Doing this hasn’t been easy, and it’s entailed work from our teaching team who have been incredibly impressive. It’s meant us all being trained in how to teach with people in two rooms simultaneously: a zoom room, and ‘this’ room, and how to facilitate conversation between the two.





For us as teachers it has meant learning the difference between asynchronous and synchronous, and how to embrace both. It’s meant a whole new level of multi-tasking: wiping down microphones, remembering to press ‘record, replying to the chat, mask off, mask on, muting the class, unmuting yourself, online whiteboards, letting someone ‘in’ from the waiting room. It’s meant the pain of sitting waiting 10 minutes into an event for your keynote speaker, unsure whether you gave out the wrong password to the zoom room or if it’s just that no one is ever coming. We’ve had to navigate all this.
And that’s just the teaching. Simply making it possible for people to be on site in the LRC has been a huge logistical exercise, borne out both by the amount of risk assessment documents in my inbox, and the quantity of signage (‘staff entrance’ / ‘student entrance’ / ‘ONE WAY’) and sanitising wipes on show in the Lecture Room and All Churches.
But it has been worth it. And very much so.
We were able to meet new students when they arrived. Able to engage in all of the soft-interactions that make learning in a community so valuable. Able to go for a river-side-walk after a lecture to continue the discussion.
And more than this, the last year has, we think, enhanced our use of the LRC forever.
- We’ve become fully competent in the range technology at our disposal, from using multiple microphones, to video recording, and touch-screen interface.
- We’ve been able to invite speakers to come and present online with feedback and Q&A from those in the room. We’ve been able to welcome students, teachers and practitioners from across the country and the world into our classrooms.

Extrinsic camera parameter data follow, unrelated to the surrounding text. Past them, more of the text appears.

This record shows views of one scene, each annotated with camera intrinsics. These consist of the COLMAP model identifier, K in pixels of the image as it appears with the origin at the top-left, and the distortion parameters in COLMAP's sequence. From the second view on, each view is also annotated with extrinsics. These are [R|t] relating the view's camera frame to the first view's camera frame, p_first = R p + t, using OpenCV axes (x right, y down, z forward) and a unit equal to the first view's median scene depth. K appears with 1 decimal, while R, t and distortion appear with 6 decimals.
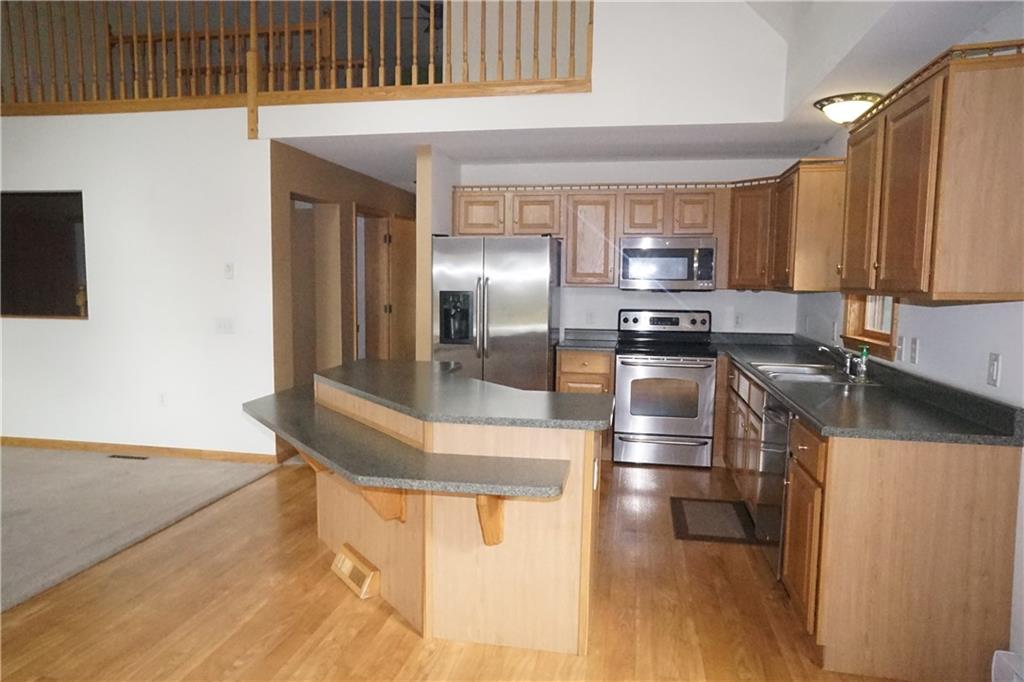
lens RADIAL K [[690.6, 0, 512.4], [0, 690.6, 364.3], [0, 0, 1]] dist [-0.004804, 0.003474]
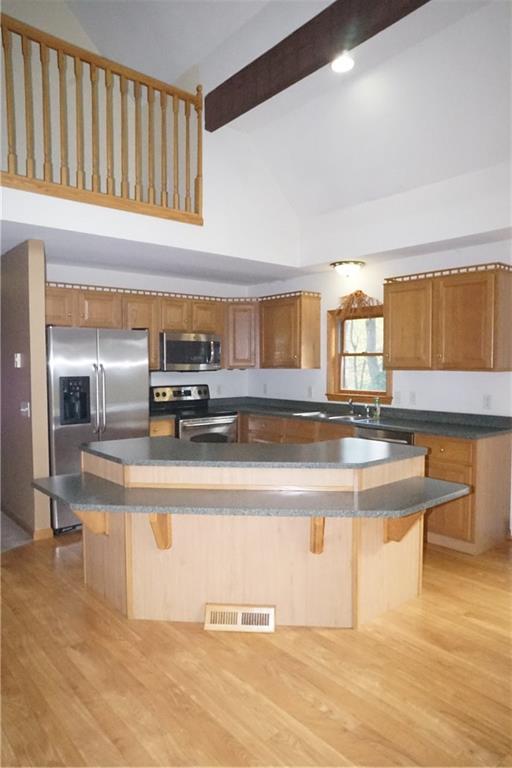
lens RADIAL K [[517.9, 0, 261.8], [0, 517.9, 387.3], [0, 0, 1]] dist [-0.004804, 0.003474]
pose [[0.613985, -0.046764, 0.787931, -0.547991], [0.109748, 0.993605, -0.026549, -0.032829], [-0.781651, 0.102775, 0.615190, 0.260626]]
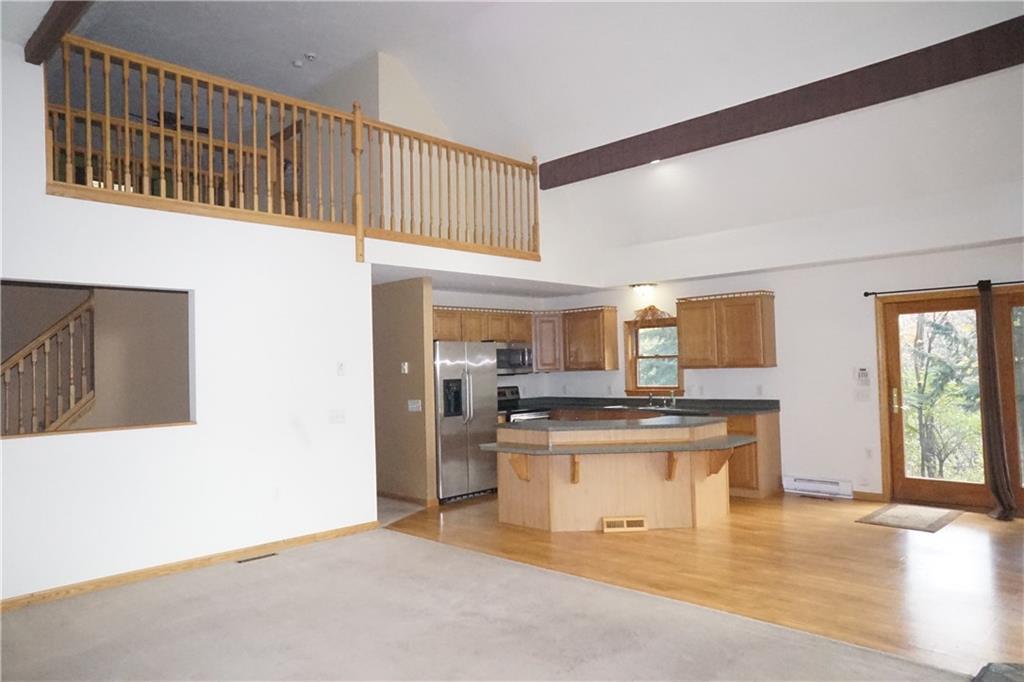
lens RADIAL K [[690.6, 0, 504.1], [0, 690.6, 340.0], [0, 0, 1]] dist [-0.004804, 0.003474]
pose [[0.540245, 0.012500, 0.841415, -1.226581], [0.139957, 0.984629, -0.104490, -0.019989], [-0.829787, 0.174212, 0.530191, 0.139785]]
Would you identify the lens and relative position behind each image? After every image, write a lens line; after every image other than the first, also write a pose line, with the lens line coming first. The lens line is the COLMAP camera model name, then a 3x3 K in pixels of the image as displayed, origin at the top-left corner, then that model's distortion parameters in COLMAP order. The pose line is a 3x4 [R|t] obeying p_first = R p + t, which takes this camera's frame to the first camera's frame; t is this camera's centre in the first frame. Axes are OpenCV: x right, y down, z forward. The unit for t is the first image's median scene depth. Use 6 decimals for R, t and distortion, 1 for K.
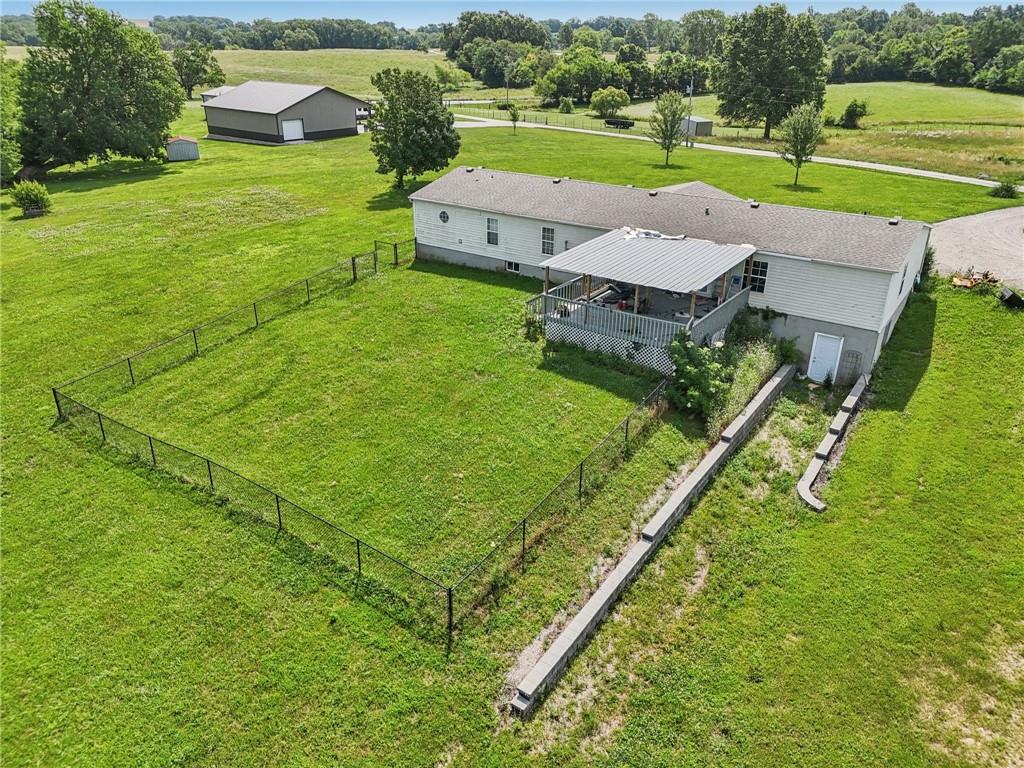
lens RADIAL K [[790.6, 0, 512.0], [0, 790.6, 384.0], [0, 0, 1]] dist [0.063739, -0.073348]
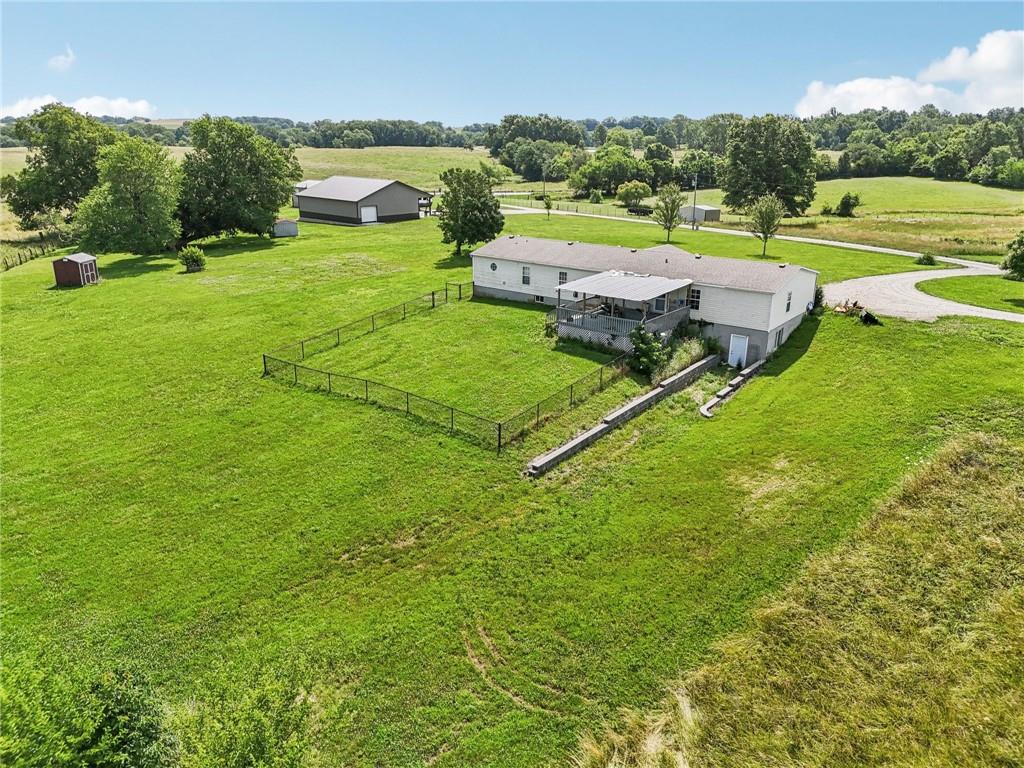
lens RADIAL K [[790.6, 0, 512.0], [0, 790.6, 384.0], [0, 0, 1]] dist [0.063739, -0.073348]
pose [[0.998854, 0.013991, -0.045775, 0.012298], [-0.018739, 0.994295, -0.105005, 0.103658], [0.044044, 0.105743, 0.993418, -0.282824]]
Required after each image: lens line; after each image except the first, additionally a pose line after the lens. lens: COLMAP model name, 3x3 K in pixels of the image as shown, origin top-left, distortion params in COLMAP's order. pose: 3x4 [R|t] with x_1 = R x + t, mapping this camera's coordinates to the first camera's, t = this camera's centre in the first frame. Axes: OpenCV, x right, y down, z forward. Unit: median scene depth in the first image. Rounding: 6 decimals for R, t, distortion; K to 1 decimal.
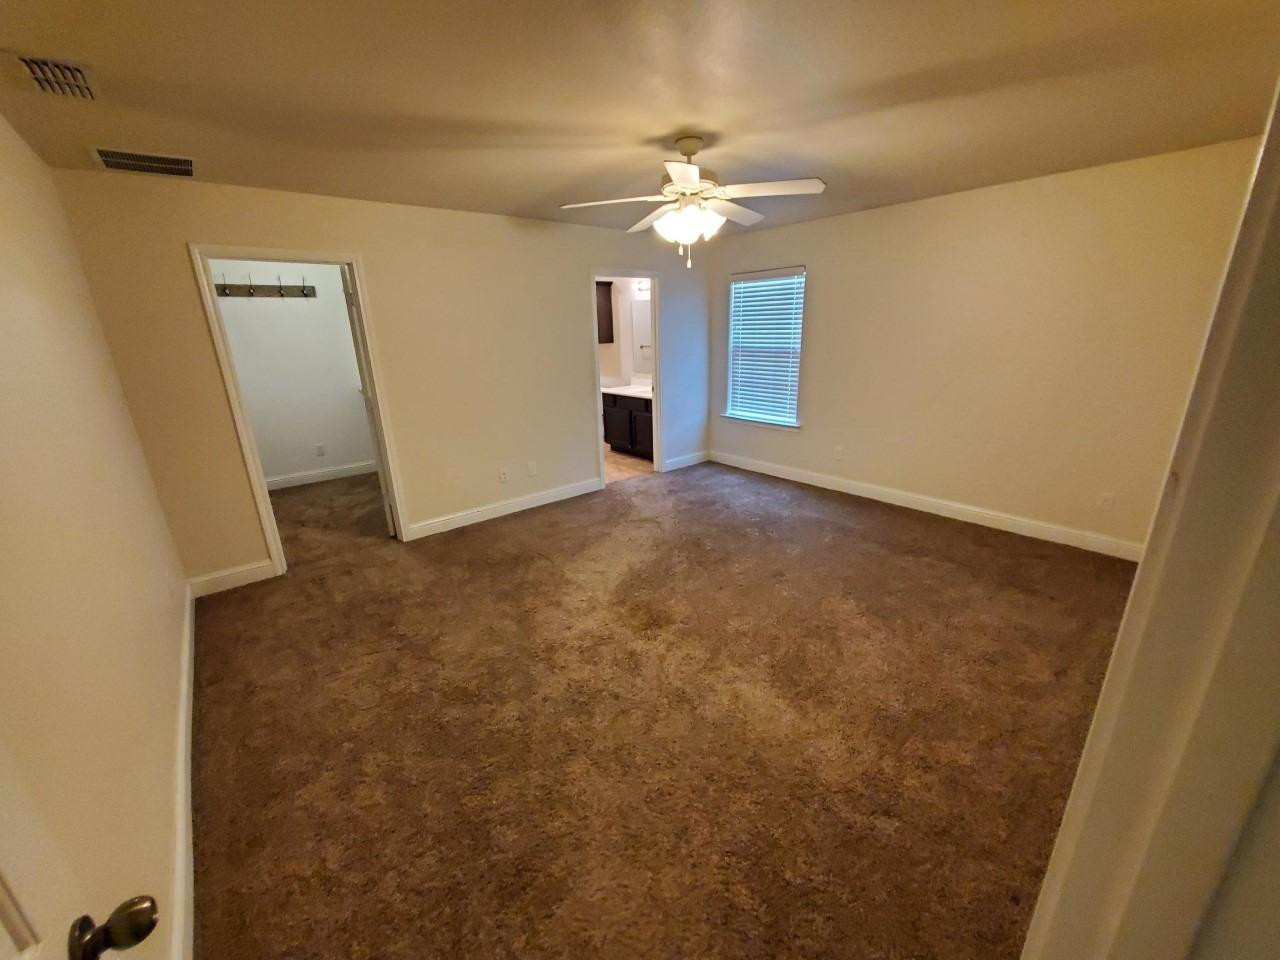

- The amount of space has allowed for breakout groups. This has in turn enabled us to normalise a ‘flip-the-classroom’ approach, where we give student pre-recorded material in advance and then use our class time for interactions in groups. This has enabled rich engagement with material. We’ve even embraced the Etchell’s garden space. It has been a joy to teach with the doors of the LRC lecture room wide open, and see the group discussions continue on the lawn.
- We’ve witnessed and embraced a culture shift towards using online resources, and digitising many of our texts, thus making the most of our first-class theological library.

And so, at the end of what has been a long year, we can be quietly proud of our blended approach, and thankful for the (what proved to be an incredibly timely) gift of the LRC. We can be proud of how we have enabled those on a screen to feel ‘in the room’, and proud of helping those sat in an LRC lecture seat to feel connected to something bigger than the classroom. Bigger than college. A live, real-time, collaborative connection to all that God is doing in the world.